Nollywood’s highs and lows
There was a vibrant and sometimes heated discussion about the Nigerian film industry, with many in the audience offered their views on the subject.
“We should change our perception of art. Art is supposed to be enriching,” Ajai-Lycett advised. She further urged filmmakers to read books as a means of enhancing their art. Using Wole Soyinka as an example, she said anyone who was not ‘educated’ couldn’t read his book. His books, she said, translate the ideology and philosophy of his country. She asked how many of the filmmakers in the audience had read Ofeimun’s poems. The silence spoke volumes.
It was agreed after a long debate that Nollywood still has a lot to learn. Ajai-Lycett urged filmmakers to learn to be humble, committed to their work, to respect, appreciate and listen to one another. She further noted that even established filmmakers need training; and canvassed for the documentation of the past exploits of pioneering actors a way of encouraging thespians in general.
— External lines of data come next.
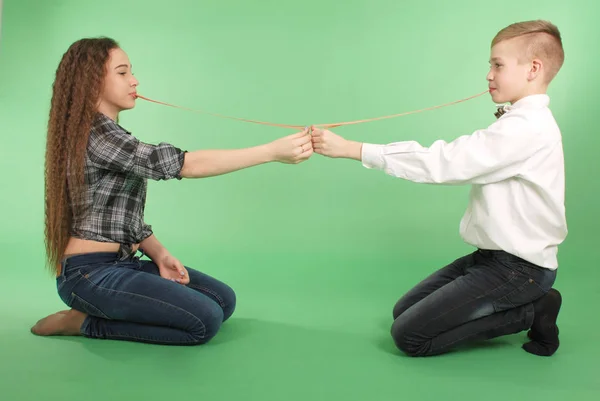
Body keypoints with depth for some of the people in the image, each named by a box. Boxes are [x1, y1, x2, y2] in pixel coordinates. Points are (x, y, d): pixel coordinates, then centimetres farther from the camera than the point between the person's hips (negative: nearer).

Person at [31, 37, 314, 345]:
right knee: (205, 320, -19)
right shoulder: (93, 134, -18)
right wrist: (273, 151, -27)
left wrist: (160, 255, -4)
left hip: (124, 262, 9)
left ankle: (107, 311, 7)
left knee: (224, 299, 4)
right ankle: (86, 322, -4)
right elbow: (182, 164, -26)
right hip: (91, 273, -9)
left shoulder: (110, 135, 14)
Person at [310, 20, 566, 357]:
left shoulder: (527, 128, -22)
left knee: (409, 335, -11)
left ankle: (531, 313, 0)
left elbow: (441, 163, -26)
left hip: (517, 269, -9)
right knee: (404, 310, 12)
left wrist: (349, 148, -25)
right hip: (494, 255, 9)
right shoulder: (525, 122, 11)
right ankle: (529, 305, 11)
The portrayal of the society at large in movies is also of great importance, she insisted.
A befitting event
There was much laughter during the course of the evening. Singer and Nigerian Idol judge, Yinka Davies, had everyone reeling with laughter when she spoke. The audience also had a good laugh over Nollywood movie titles. The moderator said it is easy to tell a Nollywood movie apart by its titles and soundtracks, because they are often funny and weird. He said this suggests that Nigerians have very limited ideas about appropriate film titles.
The highlight of the evening was rendering a moving song to Taiwo Ajai-Lycett and female power. Tina Mba got all the women in the audience to sing for five women worth celebrating in the Nigerian movie industry. The five women – Taiwo Ajai-Lycett, Francesca Emanuel, Toun Oni, Iya Awero and Iya Rainbow – were celebrated, as females in the audience rose to sing ‘Iyaniwura’ (Mother is Golden). It was sung with such lustre that Taiwo Ajai-Lycett got on the dance floor. The men were also not left out, as Dejumo Lewis led all in the audience to sing to the veterans and fallen soldiers of the movie industry.
Things to do
At the end of the event, Jahman Anikulapo reiterated all that had been said and agreed upon. He urged the Greg Odutayo as NANTAP president to design programmes to train and mentor upcoming and established actors. He also urged writers and journalists to write about Taiwo Ajai-Lycett. He argued Nollywood shouldn’t be knocked down entirely; rather, “it should be changed, if it is our face to the world.” He further suggested that NANTAP should work hand in hand with the Association of Nigerian Authors, so that more movies would be adapted from literature, like Kelani’s movies.
As for Taiwo Ajai-Lycett, she was humility personified. “The only thing I don’t know is what I don’t know,” was among the memorable things she said on the day.